How to use your company ‘bible’ to build a stronger company culture
You can spot the companies that have a well-defined company culture the minute you walk in the door. There is something about the way the restaurant’s staff interacts with customers and each other. Being able to spot culture and being able to define your pizzeria’s culture and cultivate it in your operation are two very different things.
Before you can train your staff to exemplify your company culture, you must be able to make your culture tangible. That begins with your employee handbook.
David Scott Peters, restaurant coach and founder of TheRestaurantExpert.com, pinpoints where to begin. “I can tell you exactly the one thing that’s critical to make that happen and that is that we as owners document our core values,” he says. “Core values are who you are as a person. They almost never change.
“If you really want to inject culture into your employee handbook, the key is listing and defining your core values so that your employees can make decisions based off of your core values and not their own.”
Restaurants owned by multiple owners face an even larger challenge when addressing core values. “We have to go through the process of finding your shared core values,” Peters says. “One of the challenges we have in the business is inconsistency in management enforcing rules. When two owners have two very different sets of core values, they come into the business with a different set of priorities. I walk people through a list of core value words and we find out what’s similar.”
You don’t have to write pages and pages of core values. Peters suggests: “I’d like anywhere from one word to seven words, but there is no wrong way. My personal opinion is (that) I like five words that are defined.”
Take Christal and Eric Spata, for instance. When they took over half-a-century-old Valeo’s Pizza in Kenosha, Wisconsin, they identified three areas as foundation of their business moving forward:
- Authentic unity. “We mean we want to know you as an individual and we don’t believe that you should leave your home life at home and your work life at work,” Christal says. “We believe in bringing the whole self to work. We tell people in the beginning it’s messy at times. Families fight, and then you make up but you have that underlining foundation of respect and trust. With that core value, we wanted people to be safe and know that we are not going to judge them for the one off or reprimand them for a one off. We’ll come along beside them and say ‘you are going through something, what is it? How can we help?’”
- Passionate service. “Because unfortunately people think either you have passion or you don’t,” Christal says. “We believe it’s learned, that there is a way to develop passion in everyone within every avenue. Then we frame everything.”

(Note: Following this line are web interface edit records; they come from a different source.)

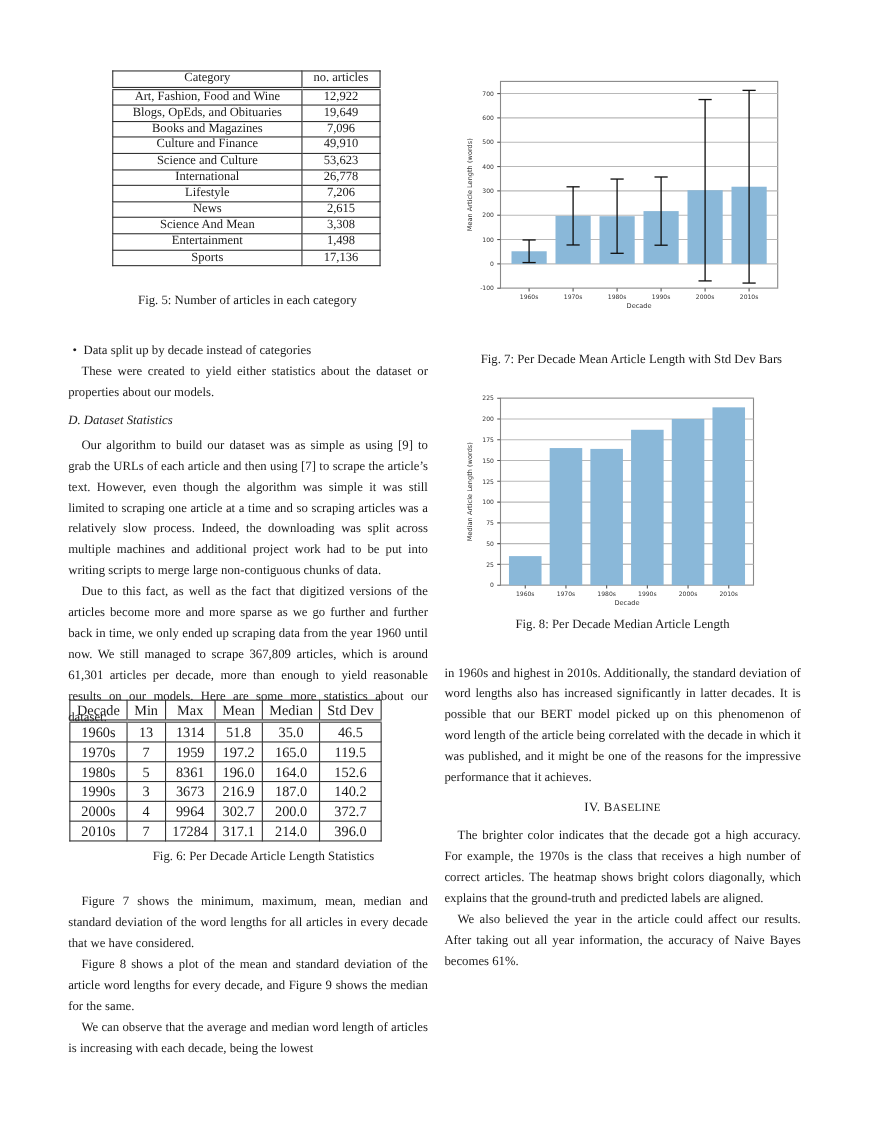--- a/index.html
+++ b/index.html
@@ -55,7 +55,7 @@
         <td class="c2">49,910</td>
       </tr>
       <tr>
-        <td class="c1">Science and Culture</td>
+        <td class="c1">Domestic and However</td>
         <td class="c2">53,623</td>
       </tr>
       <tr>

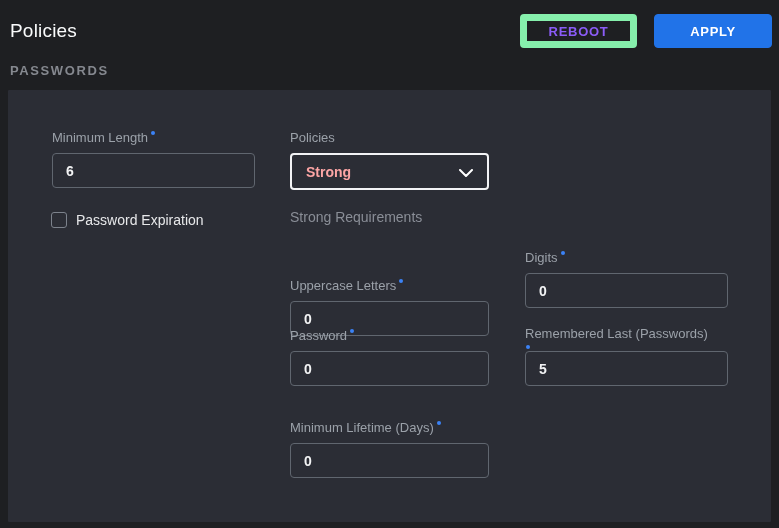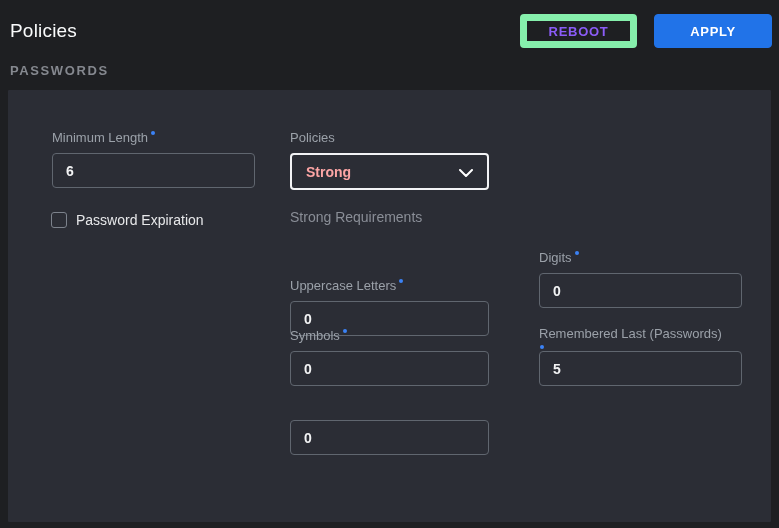--- a/index.html
+++ b/index.html
@@ -155,7 +155,7 @@
 
   .w-col1 { width: 203px; }
   .w-col2 { width: 199px; }
-  .w-col3 { width: 203px; margin-left: 14px; }
+  .w-col3 { width: 203px; }
 
   .g-minlength { left: 44px;  top: 40px; }
   .g-quality   { left: 282px; top: 40px; }

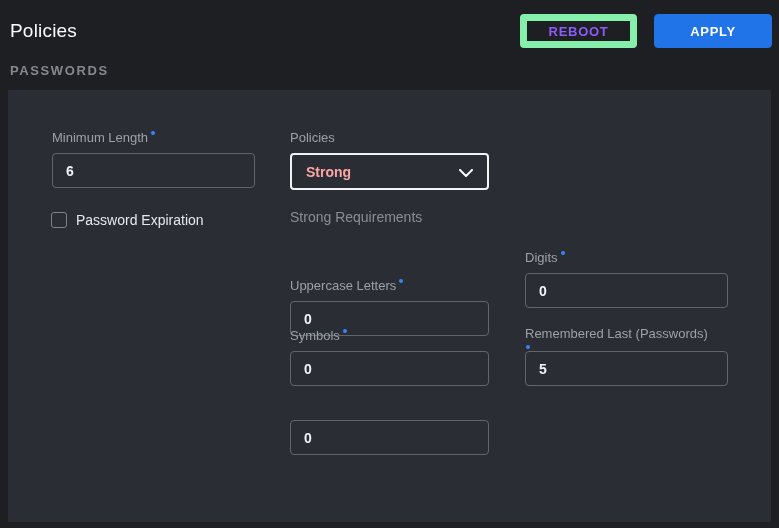--- a/index.html
+++ b/index.html
@@ -215,7 +215,7 @@
     </div>
 
     <div class="group g-symbols w-col2">
-      <label class="lbl"><span>Symbols</span><span class="req-dot"></span></label>
+      <label class="lbl"><span>Password</span><span class="req-dot"></span></label>
       <input class="txt" type="text" value="0" style="">
     </div>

- Fanatical excellence. “It means that if we give our guest their food and we forget to give them 75-cent ranch sauce, we view that as stealing,” Christal says. “People work really, really hard for their money and we need to constantly provide more in value than we receive in payment. That’s where we pull portioning in. If you choose not to portion, you are choosing to steal from the team or the guest and we don’t steal. That’s not who we are.”
With its rapid growth of 18 stores and 12 opening soon, Southern California-based The Pizza Press is currently redefining its mission statement and values.
“We realized that we had relied on word of mouth and personal training to infuse that culture into each of the new locations and realized that that wasn’t enough because we really did want to be what we call ‘newsworthy,’” says Jennifer Moore, director of marketing at The Pizza Press. “We had to take a step back and really refine our mission statement so it creates newsworthy experiences to make people want to come back. (We) articulated our brand pillars which are: newsworthy service going above and beyond the standard customer service model; newsworthy product…finding great purveyors and offering a high-quality, consistent product; a newsworthy environment creating subtly themed experiential spaces; and ultimately — and this is the critical piece — is newsworthy people — from the franchisees, who we bring on as strategic partners, to our line-level employees. Without the newsworthy people, none of the other pillars can support the brand and make it distinguishable.”
The Pizza Press’ core values begin with its founder and CEO, Dara Maleki. The first page is a letter by Maleki emphasizing the pizza company’s core values.
Peters says core values are only the starting point. A few specific areas where an operator can instill its culture includes time and attendance, policies and procedures on sexual harassment and discipline. “The more clear we are in our policies and procedures, the easier it is then to manage your business,” Peters adds. “And this goes back to a phrase that people like to fight me on when they are independent restaurants and that is that employees hate rules. They love rules. What they hate is the inconsistency in management enforcing those rules. So that employee handbook is that first step of professionalism. It’s that first step of culture. It’s that first step on ‘here’s how we are going to manage this business’.”
Another area of the handbook that is relevant to creating culture is your history. “That might be the only other piece that can truly help instill culture in your handbook — knowing where you came from, where you are today and ultimately ‘Hey, everybody, we’re going in this direction,” Peters says.
Where your core values come into fruition is in your training program. “If we were to take a step out of the employee handbook and into the training systems, that’s where it really starts to define what hospitality means to you or two-minute check times or how you ask questions or how you want the guest handled if there’s a mistake,” Peters says. “So when we talk ‘employee handbook’ do know that that is only one piece of the whole training system and that’s where your core
values really start to show up is in your training.”
Denise Greer is associate editor at Pizza Today.